Rewrite the data from the line with "Vote, Regular, Ticket" through the end of the data, swapping "categories" for "groups" and leaving everything else unchanged. Omit the pictures from your answer.

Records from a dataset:
=== Section Start ===

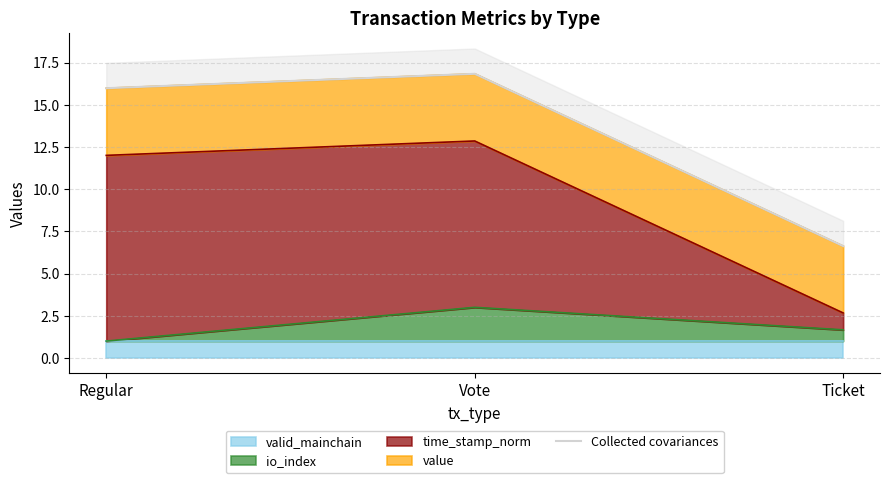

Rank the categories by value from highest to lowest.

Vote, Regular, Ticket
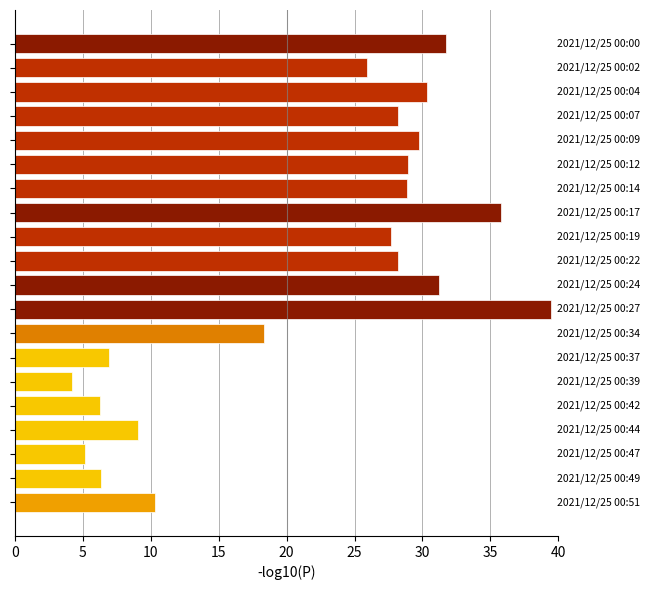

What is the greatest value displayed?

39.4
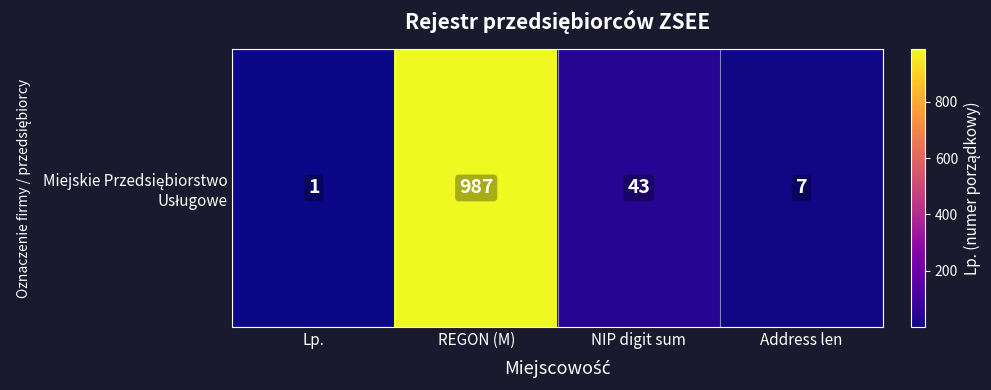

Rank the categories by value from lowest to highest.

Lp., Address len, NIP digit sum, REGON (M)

=== Section End ===

[COMPLETED EXERCISE]:
Vote, Regular, Ticket

What is the greatest value displayed?

39.4

Rank the groups by value from lowest to highest.

Lp., Address len, NIP digit sum, REGON (M)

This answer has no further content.